In Australia, inflation is showing signs of holding up higher for longer. The monthly CPI showed annual inflation falling to a low point of 3.4% y-o-y back in February. Since then, inflation has lifted to 3.5% in March, 3.6% in April and then a worrying jump to 4.0% in June. The Q2 CPI report due this week will determine whether the RBA can stay on hold at 4.35% cash rate or will hike at its August policy meeting.
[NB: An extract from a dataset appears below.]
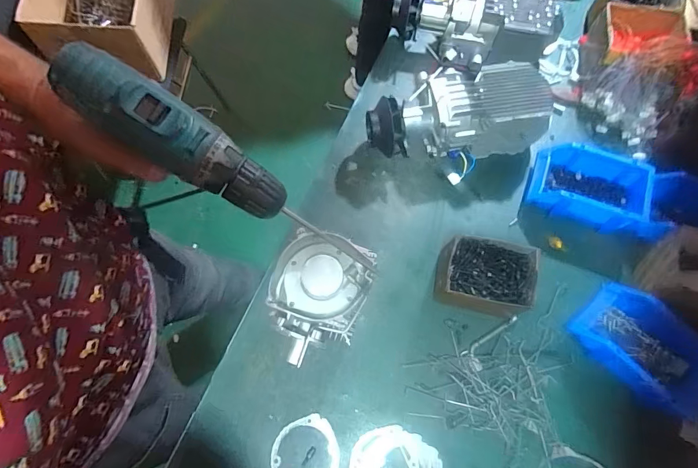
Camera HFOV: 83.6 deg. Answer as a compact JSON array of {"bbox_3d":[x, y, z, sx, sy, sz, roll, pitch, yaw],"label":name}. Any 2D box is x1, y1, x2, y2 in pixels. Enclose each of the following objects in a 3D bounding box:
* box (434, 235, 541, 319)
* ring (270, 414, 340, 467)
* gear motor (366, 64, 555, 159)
[{"bbox_3d":[0.221,0.069,0.635,0.145,0.088,0.102,11,70,7],"label":"box"},{"bbox_3d":[-0.066,0.335,0.586,0.102,0.005,0.098,-1,69,2],"label":"ring"},{"bbox_3d":[0.195,-0.229,0.740,0.325,0.112,0.151,-7,69,0],"label":"gear motor"}]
We expect the Q2 CPI to come in at 1.0% q-o-q, 3.8% y-o-y from 1.0% q-o-q, 3.6% y-o-y in Q1. We also expect 1.0% q-o-q increases in both the trimmed mean and weighted median underlying inflation measures lowering underlying annual inflation nearer to 4% from 4.4% in Q1. Our Q2 inflation expectations make it a close call whether the RBA stays on hold or hikes in August. We lean narrowly towards the RBA staying on hold.
Our on-hold RBA call is supported by economic releases in July showing still soft economic growth and a hint of softer labour market conditions, making it possible to read through current high inflation readings. Retail sales rose by 0.6% m-o-m in May, a quite firm result but underpinned by special sales. Real retail sales in Q2 (out this week) are likely to show a small increase at best. Strong home buying activity through 2023 and early 2024 appears to be on the cusp of a softer turn after weaker May housing finance commitment numbers, -1.7% m-o-m by total value and falling auction clearance rates through July.
The labour market looks less tight with the unemployment rate edging up to 4.1% in June from 4.0% in May. Job vacancies have been falling in recent months and business surveys are pointing to less strong demand for labour. The RBA, after accounting for these signs of soft growth and a less tight labour market will still be keeping in mind the impact of expansionary government policies, including the July 1st tax cuts, that could underpin demand and potentially inflation. It is, as mentioned earlier, a close call whether the RBA stays on hold or hikes at its meeting next week. What is more certain, is that Australia’s relatively high and sticky inflation rate means that there is little chance that the RBA will be able to start cutting the cash rate below the current 4.35% this year, or even through the first half of 2025.